Henrique Fendrich (Crônica de São Bento)
Jornalista são-bentense residindo em Brasília/DF
Aproveitei o Carnaval para passar uns dias em São Bento na casa do Otto, o Bismarck das Araucárias. Como bom brasileiro, o Otto não gosta do Carnaval – e é verdade mesmo: a maioria dos brasileiros não gosta. Mas antes de falar de Carnaval a gente falou sobre a Praça Getúlio Vargas. Ano passado a gente tentou, em vão, tirar Getúlio Vargas da praça: fomos impedidos por forças ocultas. Agora o Otto me avisou que a praça está mais pelada do que a Vênus de Botticelli. De início não quis acreditar e disse que só me convenceria se eu pudesse sentir as suas chagas. Pois o Otto me levou até lá e eu vi com os meus próprios olhos a praça nuinha, nuinha. A visão me deixou bastante desorientado e com duas ou três voltas pela praça eu já não sabia mais onde eu estava (achei que estava virado para a Travessa José Zipperer, mas era a Jorge Lacerda).

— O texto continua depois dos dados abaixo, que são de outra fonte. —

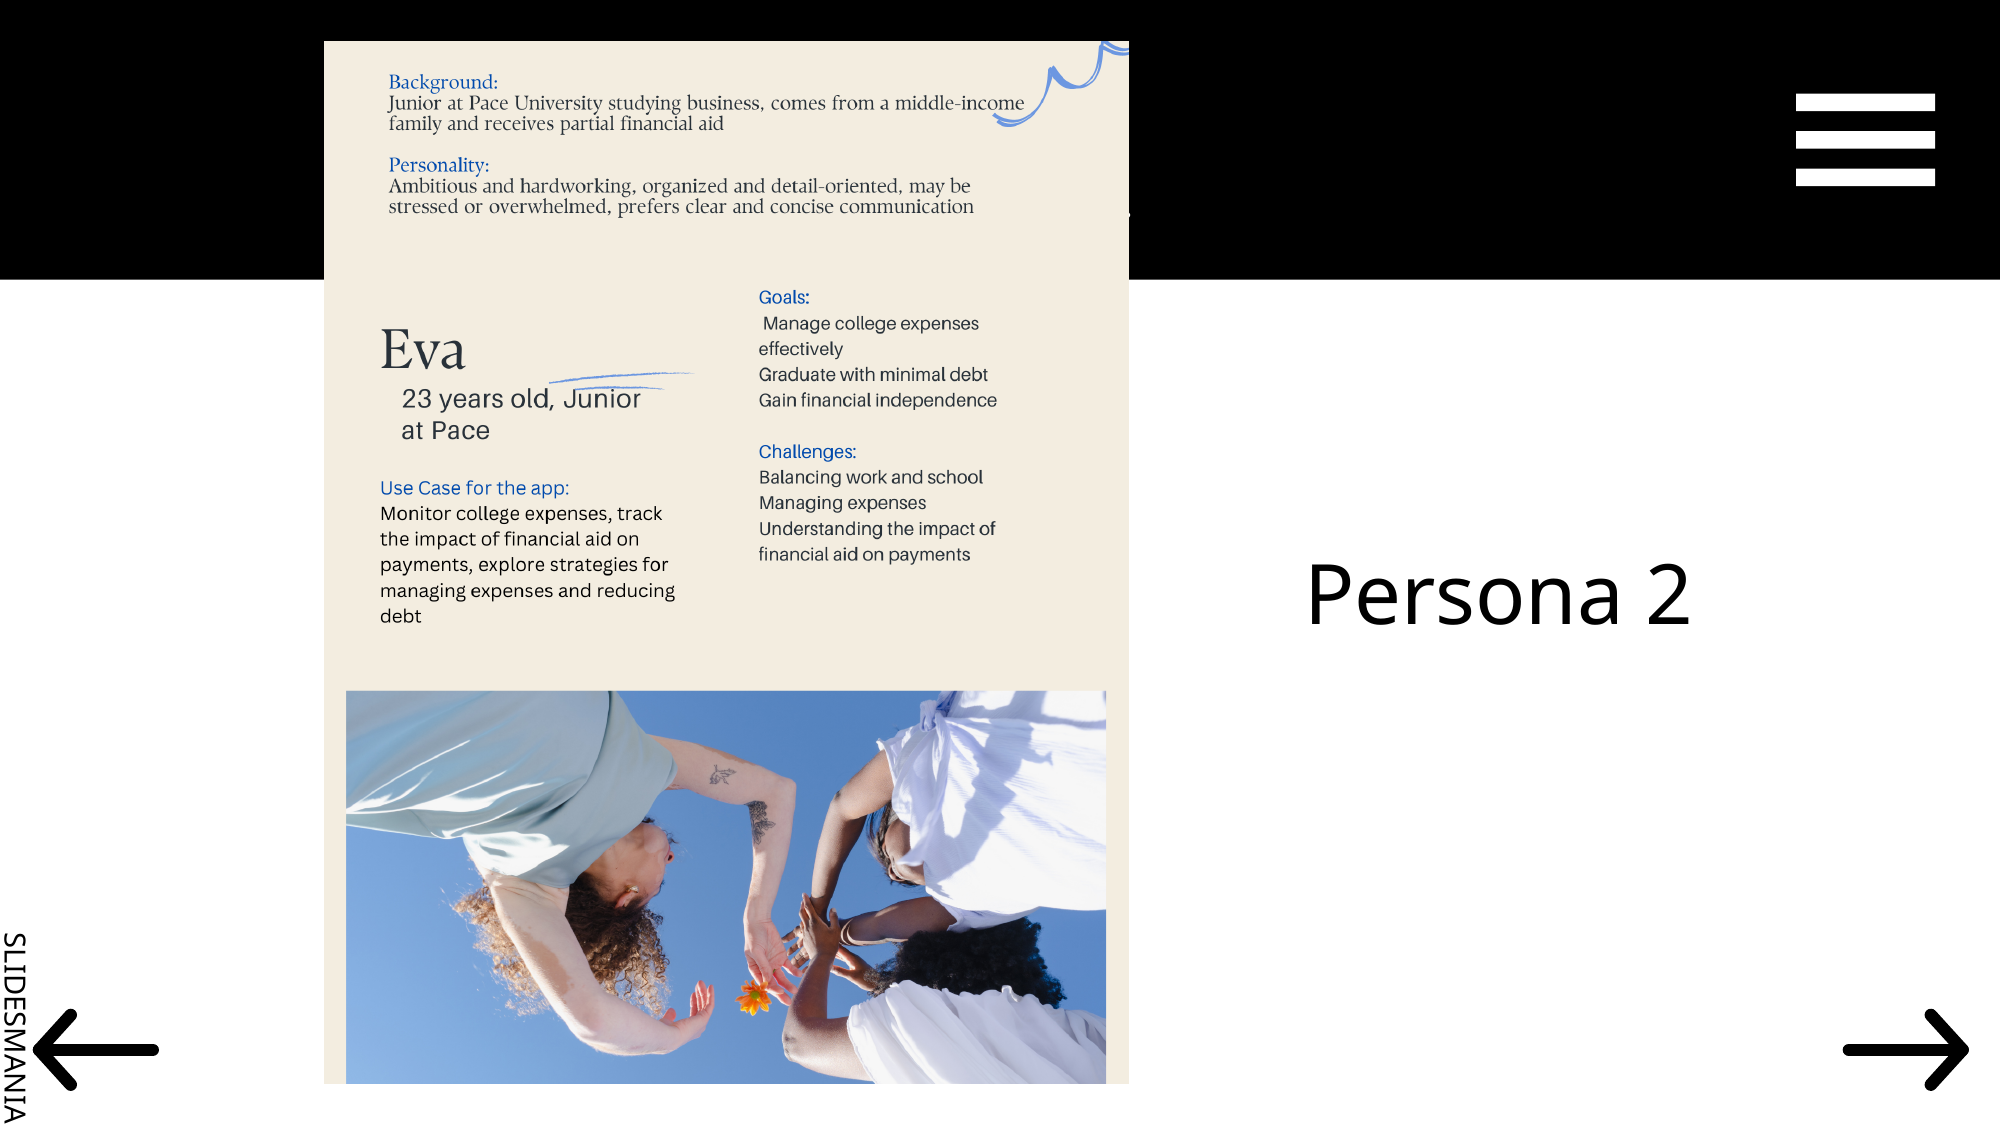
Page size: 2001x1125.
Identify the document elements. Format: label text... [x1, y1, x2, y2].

text_box [1728, 0, 2000, 272]
title Persona 2 1 [1135, 520, 1952, 646]
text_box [1848, 1014, 1963, 1085]
text_box [1804, 994, 2000, 1120]
text_box [0, 994, 202, 1120]
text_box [38, 1014, 153, 1085]
picture [323, 41, 1130, 1084]
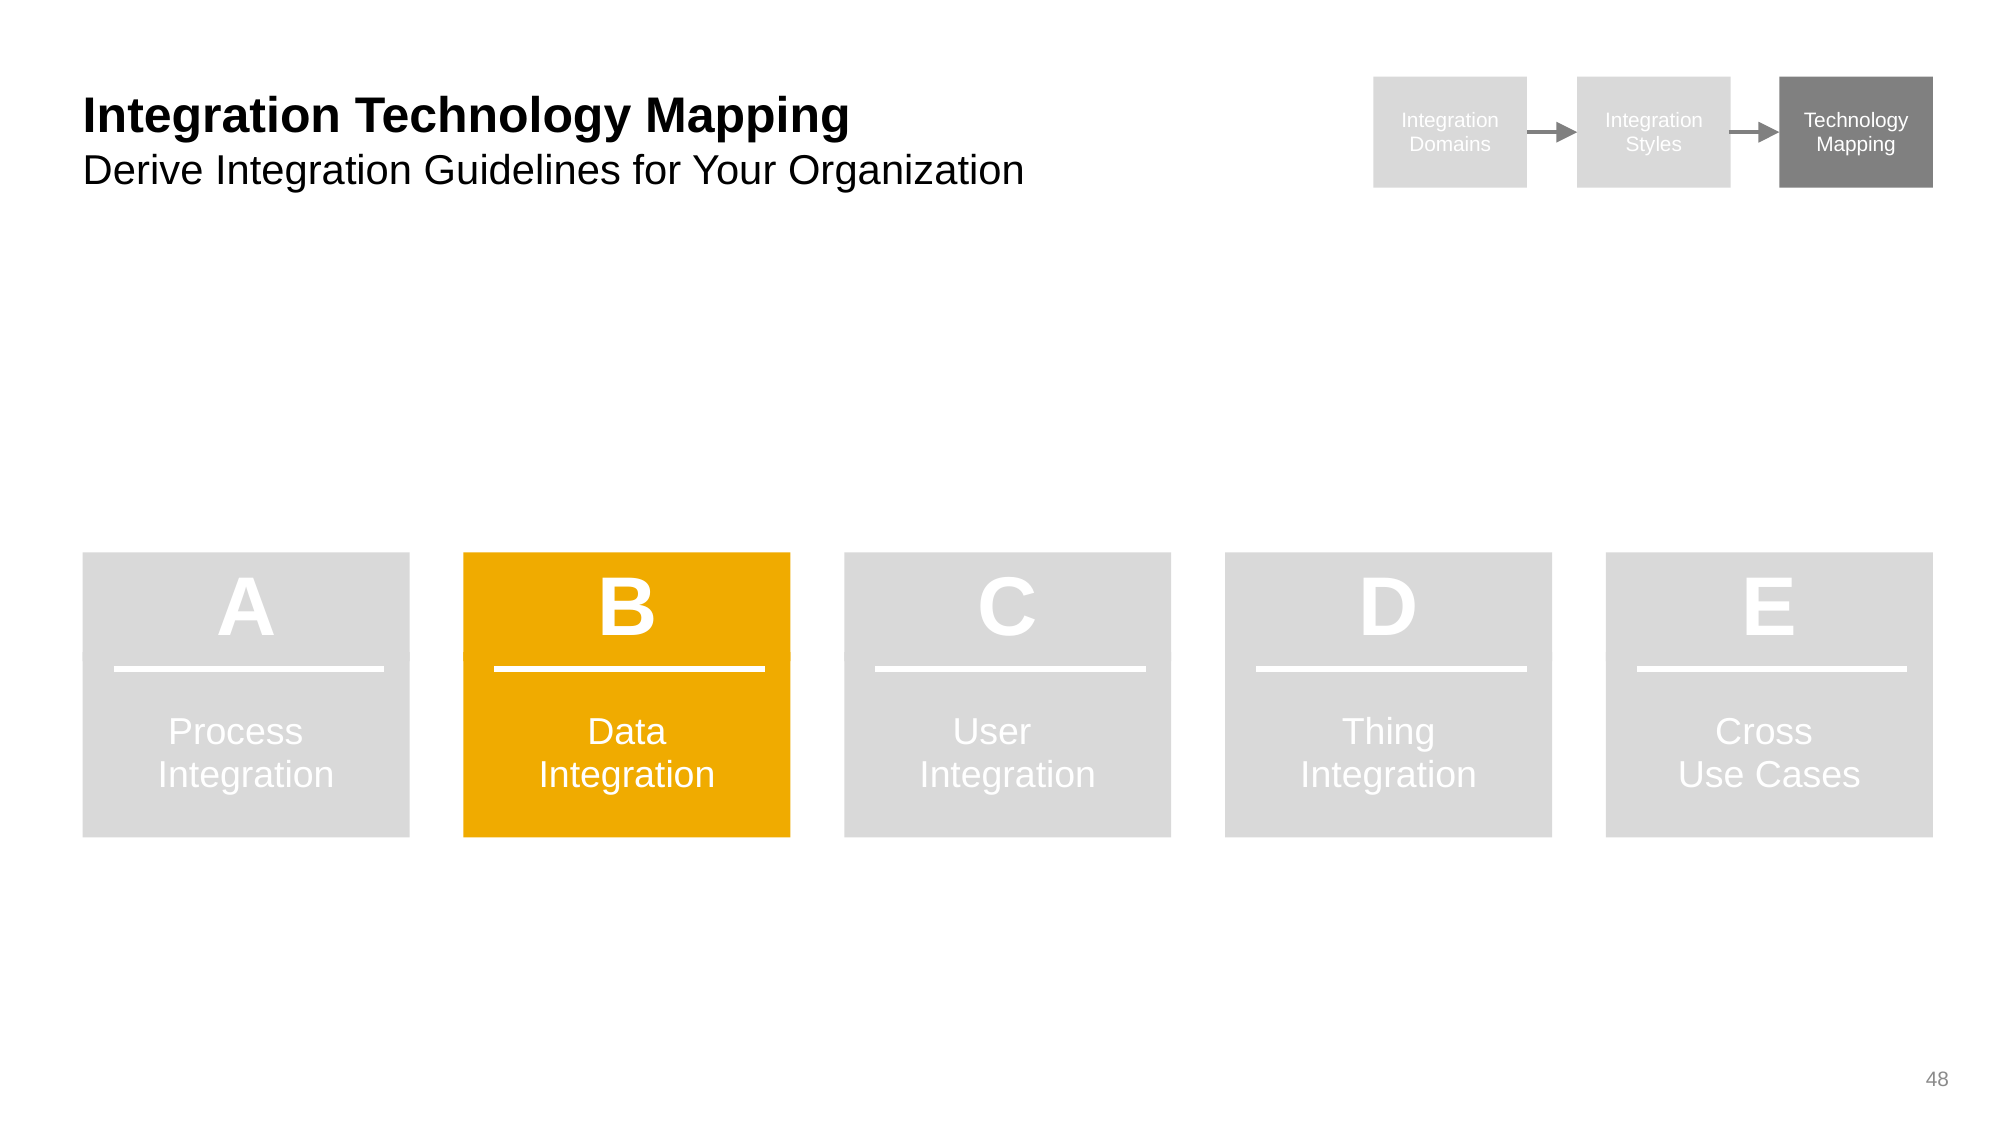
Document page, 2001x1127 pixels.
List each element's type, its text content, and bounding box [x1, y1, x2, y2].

slide_number 48 [1502, 1047, 1969, 1108]
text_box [463, 552, 791, 838]
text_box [1224, 552, 1553, 838]
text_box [82, 552, 410, 838]
text_box Integration Technology Mapping Derive Integration Guidelines for Your Organization [82, 82, 1370, 193]
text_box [844, 552, 1172, 838]
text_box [1605, 552, 1934, 838]
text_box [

Quando Otto me resgatou, eu aproveitei para perguntar se não haviam cogitado aproveitar a poda da praça para dar a ela um nome mais condizente, mas ele foi sincero como um cavalheiro do Apocalipse: ninguém havia pensado nisso. As árvores centenárias se foram, mas o presidente continua lá – ele não brincava quando disse que saia da vida para entrar na história. Vão-se as árvores, mas as adulações são eternas.
É evidente que o filho do Otto não derramou uma mísera lágrima pelas árvores que precisaram ser cortadas. Otto, o filho do Otto, nasceu sem passado – não houve jeito de lhe transmitir características hereditárias. Para ele, uma árvore centenária tem o mesmo interesse de um calendário do ano passado e deve ter o mesmo destino. “Plantam-se outras e fim de papo”, disse ele, prático como uma motosserra.
Esgotado o tema da praça, falamos do Carnaval. Ou melhor, não falamos do Carnaval. Falamos do Brasil, esse país tropical em que a má sorte fez Otto nascer. Otto, já disse tantas vezes, é o mais alemão dos são-bentenses – e não tem certidão de nascimento nem teste de DNA que prove o contrário. Pois o Otto começou a falar do Brasil, e a falar mal. Perguntou se eu havia visto o que uma revista francesa disse sobre o Brasil. A revista havia desancado o Brasil de tal maneira que a coisa mais lógica a se fazer era o suicídio coletivo. E o Otto citava, uma a uma, as críticas da revista, e era coisa de se ver como seus olhos brilhavam de emoção. E então veio a pergunta fatal: “E você, o que acha?”.
Não sei por que, mas o Otto realmente leva em consideração aquilo que eu penso. É uma admiração que nasce das minhas pesquisas históricas. Para ele, isso me torna mais alemão do que o jovem Werther. Pois eu tive que dizer o seguinte: a revista francesa não havia dito quase nada daquilo. Otto recuou, incrédulo. Insisti e perguntei se ele por acaso havia visto a revista. Ele negou, até porque só fala a língua de Goethe e, meio a contragosto, a de Machado. Pois eu confessei o seguinte: também não vi. Mas só de olhar para aquela lista eu já sabia que havia sido feita por um brasileiro, tão brasileiro quanto a urna eletrônica. E disse mais: se alguma revista escrevesse tudo aquilo sobre o Brasil, nós cortaríamos relações com a França. Otto ouviu tudo aquilo impassível: “Mas que é verdade, isso é...”.